• _WORK ORDER_: Present exactly, and only, the lines running from the line that contains "127 195 21.80" through the end of the entries below.

• _EXCERPTED DATA_:
______
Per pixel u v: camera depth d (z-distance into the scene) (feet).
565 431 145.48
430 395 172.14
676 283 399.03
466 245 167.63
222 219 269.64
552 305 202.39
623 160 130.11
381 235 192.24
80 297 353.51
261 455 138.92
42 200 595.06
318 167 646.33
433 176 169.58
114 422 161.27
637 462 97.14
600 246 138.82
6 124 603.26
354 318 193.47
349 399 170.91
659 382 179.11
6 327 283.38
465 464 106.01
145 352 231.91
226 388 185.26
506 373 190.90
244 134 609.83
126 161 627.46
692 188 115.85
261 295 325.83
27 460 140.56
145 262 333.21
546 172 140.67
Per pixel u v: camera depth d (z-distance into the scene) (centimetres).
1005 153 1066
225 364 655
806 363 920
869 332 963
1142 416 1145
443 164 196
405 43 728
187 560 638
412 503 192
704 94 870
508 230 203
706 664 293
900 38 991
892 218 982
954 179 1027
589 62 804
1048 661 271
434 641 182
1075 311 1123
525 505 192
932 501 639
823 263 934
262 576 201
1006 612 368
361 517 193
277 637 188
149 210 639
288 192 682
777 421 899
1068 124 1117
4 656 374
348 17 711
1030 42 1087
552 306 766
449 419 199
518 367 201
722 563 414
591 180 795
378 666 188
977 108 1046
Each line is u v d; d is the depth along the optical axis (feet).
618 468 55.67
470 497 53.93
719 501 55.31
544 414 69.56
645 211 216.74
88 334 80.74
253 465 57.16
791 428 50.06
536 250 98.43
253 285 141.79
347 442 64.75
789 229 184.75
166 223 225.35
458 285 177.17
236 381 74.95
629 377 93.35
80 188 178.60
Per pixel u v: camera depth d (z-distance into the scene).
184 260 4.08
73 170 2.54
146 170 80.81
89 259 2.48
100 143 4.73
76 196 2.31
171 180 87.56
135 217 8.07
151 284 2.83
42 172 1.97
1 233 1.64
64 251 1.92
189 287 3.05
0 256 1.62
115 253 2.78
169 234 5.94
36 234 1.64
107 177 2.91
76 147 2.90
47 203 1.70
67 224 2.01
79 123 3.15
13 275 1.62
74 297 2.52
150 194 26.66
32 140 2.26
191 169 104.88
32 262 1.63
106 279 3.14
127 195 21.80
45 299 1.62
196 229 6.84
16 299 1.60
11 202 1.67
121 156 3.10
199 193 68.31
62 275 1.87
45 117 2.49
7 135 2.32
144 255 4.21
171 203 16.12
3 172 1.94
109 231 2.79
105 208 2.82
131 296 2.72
______
• _EXERCISE RESULT_:
127 195 21.80
45 299 1.62
196 229 6.84
16 299 1.60
11 202 1.67
121 156 3.10
199 193 68.31
62 275 1.87
45 117 2.49
7 135 2.32
144 255 4.21
171 203 16.12
3 172 1.94
109 231 2.79
105 208 2.82
131 296 2.72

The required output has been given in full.